Set problem. Rewrite the items below, renaming "common name" to "vernacular name" at each occurrence and leaving every other word unchanged.

··· Source material ···

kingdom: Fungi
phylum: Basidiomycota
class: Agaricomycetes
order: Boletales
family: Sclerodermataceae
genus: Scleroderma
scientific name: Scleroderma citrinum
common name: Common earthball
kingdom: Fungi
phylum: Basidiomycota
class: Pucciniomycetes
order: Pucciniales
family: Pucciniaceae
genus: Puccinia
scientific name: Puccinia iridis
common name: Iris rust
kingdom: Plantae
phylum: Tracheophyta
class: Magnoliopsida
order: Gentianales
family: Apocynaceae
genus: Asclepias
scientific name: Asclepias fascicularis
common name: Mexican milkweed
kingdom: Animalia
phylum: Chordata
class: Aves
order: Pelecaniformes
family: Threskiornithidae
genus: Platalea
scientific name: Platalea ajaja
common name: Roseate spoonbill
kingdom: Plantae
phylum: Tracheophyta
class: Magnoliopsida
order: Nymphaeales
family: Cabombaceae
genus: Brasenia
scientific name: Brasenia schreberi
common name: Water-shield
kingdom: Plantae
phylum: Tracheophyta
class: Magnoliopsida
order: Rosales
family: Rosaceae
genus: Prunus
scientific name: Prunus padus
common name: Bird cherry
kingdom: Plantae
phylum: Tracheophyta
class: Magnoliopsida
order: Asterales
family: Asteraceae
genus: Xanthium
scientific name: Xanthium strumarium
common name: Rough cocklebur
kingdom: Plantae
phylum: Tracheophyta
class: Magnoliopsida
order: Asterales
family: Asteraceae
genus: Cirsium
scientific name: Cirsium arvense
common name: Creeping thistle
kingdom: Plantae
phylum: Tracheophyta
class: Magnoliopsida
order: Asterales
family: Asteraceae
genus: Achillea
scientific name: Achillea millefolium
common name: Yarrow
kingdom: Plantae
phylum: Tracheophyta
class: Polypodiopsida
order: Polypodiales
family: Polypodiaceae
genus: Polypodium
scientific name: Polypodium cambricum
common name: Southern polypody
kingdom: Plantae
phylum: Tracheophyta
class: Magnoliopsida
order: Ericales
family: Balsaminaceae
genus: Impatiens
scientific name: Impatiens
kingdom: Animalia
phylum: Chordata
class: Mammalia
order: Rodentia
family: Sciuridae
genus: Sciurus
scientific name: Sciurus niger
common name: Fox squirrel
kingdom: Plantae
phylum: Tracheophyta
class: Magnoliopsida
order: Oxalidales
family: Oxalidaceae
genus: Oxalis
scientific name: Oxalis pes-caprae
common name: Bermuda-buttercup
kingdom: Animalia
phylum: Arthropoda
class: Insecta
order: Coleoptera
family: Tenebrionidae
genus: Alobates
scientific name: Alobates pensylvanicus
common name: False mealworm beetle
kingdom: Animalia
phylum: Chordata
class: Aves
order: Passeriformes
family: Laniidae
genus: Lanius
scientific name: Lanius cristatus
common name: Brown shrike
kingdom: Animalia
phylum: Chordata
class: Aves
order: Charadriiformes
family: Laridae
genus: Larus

···

Output for this task.
kingdom: Fungi
phylum: Basidiomycota
class: Agaricomycetes
order: Boletales
family: Sclerodermataceae
genus: Scleroderma
scientific name: Scleroderma citrinum
vernacular name: Common earthball
kingdom: Fungi
phylum: Basidiomycota
class: Pucciniomycetes
order: Pucciniales
family: Pucciniaceae
genus: Puccinia
scientific name: Puccinia iridis
vernacular name: Iris rust
kingdom: Plantae
phylum: Tracheophyta
class: Magnoliopsida
order: Gentianales
family: Apocynaceae
genus: Asclepias
scientific name: Asclepias fascicularis
vernacular name: Mexican milkweed
kingdom: Animalia
phylum: Chordata
class: Aves
order: Pelecaniformes
family: Threskiornithidae
genus: Platalea
scientific name: Platalea ajaja
vernacular name: Roseate spoonbill
kingdom: Plantae
phylum: Tracheophyta
class: Magnoliopsida
order: Nymphaeales
family: Cabombaceae
genus: Brasenia
scientific name: Brasenia schreberi
vernacular name: Water-shield
kingdom: Plantae
phylum: Tracheophyta
class: Magnoliopsida
order: Rosales
family: Rosaceae
genus: Prunus
scientific name: Prunus padus
vernacular name: Bird cherry
kingdom: Plantae
phylum: Tracheophyta
class: Magnoliopsida
order: Asterales
family: Asteraceae
genus: Xanthium
scientific name: Xanthium strumarium
vernacular name: Rough cocklebur
kingdom: Plantae
phylum: Tracheophyta
class: Magnoliopsida
order: Asterales
family: Asteraceae
genus: Cirsium
scientific name: Cirsium arvense
vernacular name: Creeping thistle
kingdom: Plantae
phylum: Tracheophyta
class: Magnoliopsida
order: Asterales
family: Asteraceae
genus: Achillea
scientific name: Achillea millefolium
vernacular name: Yarrow
kingdom: Plantae
phylum: Tracheophyta
class: Polypodiopsida
order: Polypodiales
family: Polypodiaceae
genus: Polypodium
scientific name: Polypodium cambricum
vernacular name: Southern polypody
kingdom: Plantae
phylum: Tracheophyta
class: Magnoliopsida
order: Ericales
family: Balsaminaceae
genus: Impatiens
scientific name: Impatiens
kingdom: Animalia
phylum: Chordata
class: Mammalia
order: Rodentia
family: Sciuridae
genus: Sciurus
scientific name: Sciurus niger
vernacular name: Fox squirrel
kingdom: Plantae
phylum: Tracheophyta
class: Magnoliopsida
order: Oxalidales
family: Oxalidaceae
genus: Oxalis
scientific name: Oxalis pes-caprae
vernacular name: Bermuda-buttercup
kingdom: Animalia
phylum: Arthropoda
class: Insecta
order: Coleoptera
family: Tenebrionidae
genus: Alobates
scientific name: Alobates pensylvanicus
vernacular name: False mealworm beetle
kingdom: Animalia
phylum: Chordata
class: Aves
order: Passeriformes
family: Laniidae
genus: Lanius
scientific name: Lanius cristatus
vernacular name: Brown shrike
kingdom: Animalia
phylum: Chordata
class: Aves
order: Charadriiformes
family: Laridae
genus: Larus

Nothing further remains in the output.